As explained by Professor Irene Aldridge, “The central value proposition of HFT is enabled by tick-by-tick data processing and high capital turnover. The technology behind identifying small changes in the quote stream is what differentiates this business and enables a trader to send rapid-fire signals to open and close positions.”13 In simple terms: HFTs profit by quickly reacting to orders placed by other traders; while profits from each individual HFT transaction may be no more than a single tick, huge sums can be generated because algorithms are able to enter thousands or even millions of trades every day.14
While this overarching business model encompasses a variety of specific strategies, Twells’ testimony suggests Citadel’s algorithm was quote-matching, a tactic that involves “mimic[king] the limit orders of another trader,” “rid[ing] the market impact the original orders generate,” and then quickly taking “advantage of the move, reversing positions and capturing the profit.”15 Essentially a legal form of “electronic front running,” this strategy seeks to detect large order entries and then profit by trading in front of them at supra-human speeds.

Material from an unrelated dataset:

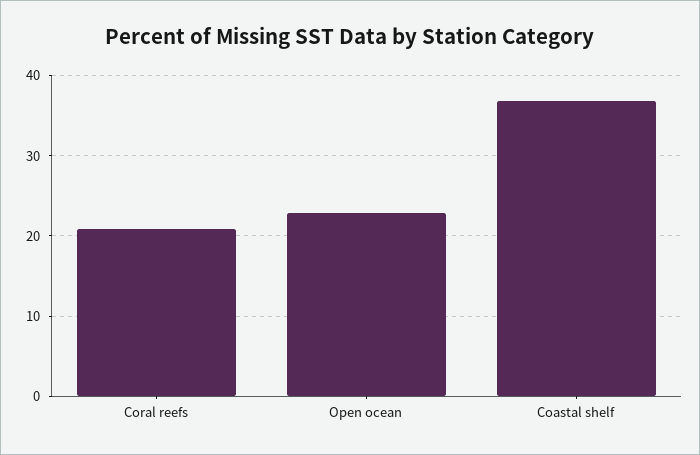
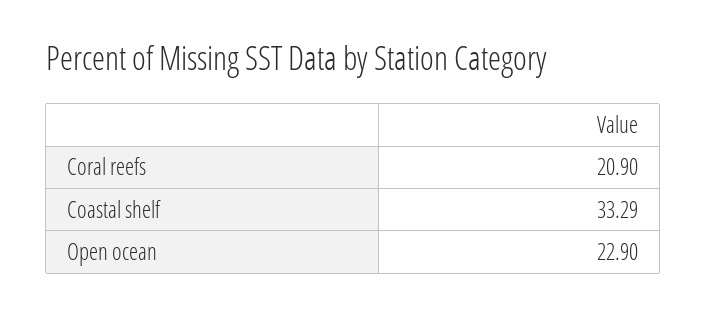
Coastal shelf: 37 -> 33.29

The entire analysis from a UK-based attorney is worth a read.
Rather than ‘free and fair markets,’ we appear to have a protection racket cloaked as a regulatory regime. Money laundering, fraud, market manipulatio…I mean making, appears to be rampant. The buy button being turned off in January 2021? Do not count on Tom Haden riding to the rescue- he’ll be sending in Amerigo Bonasera on mop-up duty, eventually.
How did all those mortgage fraud prosecutions from 2008 go - remember those? Me neither - equal justice under the law, indeed. The Don and The Family will NOT be implicated.